Lalloyer Fanny, Pedersen Thomas Askov, Gross Barbara, Lestavel Sophie, Yous Saïd, Vallez Emmanuelle, Gustafsson Jan-Ake, Mandrup Susanne, Fiévet Catherine, Staels Bart, Tailleux Anne
University Lille Nord de France, Lille, France.
Arterioscler Thromb Vasc Biol. 2009 Oct;29(10):1488-95. doi: 10.1161/ATVBAHA.109.189506. Epub 2009 Jul 10.
Bexarotene (Targretin) is a clinically used antitumoral agent which exerts its action through binding to and activation of the retinoid-X-receptor (RXR). The most frequent side-effect of bexarotene administration is an increase in plasma triglycerides, an independent risk factor of cardiovascular disease. The molecular mechanism behind this hypertriglyceridemia remains poorly understood.

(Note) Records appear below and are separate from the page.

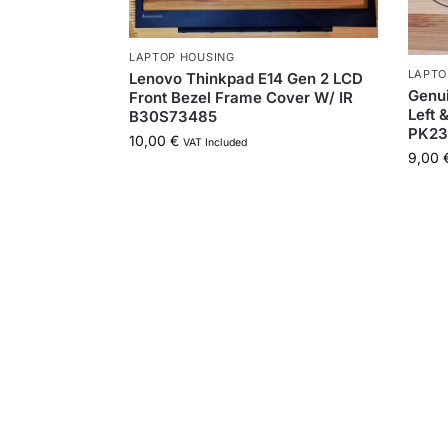
LAPTOP HOUSING
LAPTO
Lenovo Thinkpad E14 Gen 2 LCD
Genu
Front Bezel Frame Cover W/ IR
Left 
B30S73485
PK23
10,00
€
VAT Included
9,00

Using wild-type and LXR alpha/beta-deficient mice, we show here that bexarotene induces hypertriglyceridemia and activates hepatic LXR-target genes of lipogenesis in an LXR-dependent manner, hence exerting a permissive effect on RXR/LXR heterodimers. Interestingly, RNA analysis and Chromatin Immunoprecipitation assays performed in the liver reveal that the in vivo permissive effect of bexarotene on the RXR/LXR heterodimer is restricted to lipogenic genes without modulation of genes controlling cholesterol homeostasis.
These findings demonstrate that the hypertriglyceridemic action of bexarotene occurs via the RXR/LXR heterodimer and show that RXR heterodimers can act with a selective permissivity on target genes of specific metabolic pathways in the liver.
贝沙罗汀(他扎罗汀)是一种临床使用的抗肿瘤药物,通过与维甲酸X受体(RXR)结合并激活该受体发挥作用。使用贝沙罗汀最常见的副作用是血浆甘油三酯升高,这是心血管疾病的一个独立危险因素。这种高甘油三酯血症背后的分子机制仍知之甚少。
利用野生型和肝X受体α/β缺陷型小鼠,我们在此表明,贝沙罗汀以肝X受体依赖性方式诱导高甘油三酯血症并激活肝脏中参与脂肪生成的肝X受体靶基因,从而对RXR/肝X受体异二聚体发挥允许作用。有趣的是,在肝脏中进行的RNA分析和染色质免疫沉淀试验表明,贝沙罗汀对RXR/肝X受体异二聚体的体内允许作用仅限于脂肪生成基因,而不调节控制胆固醇稳态的基因。
这些发现表明,贝沙罗汀的高甘油三酯血症作用是通过RXR/肝X受体异二聚体发生的,并表明RXR异二聚体可以对肝脏中特定代谢途径的靶基因具有选择性允许作用。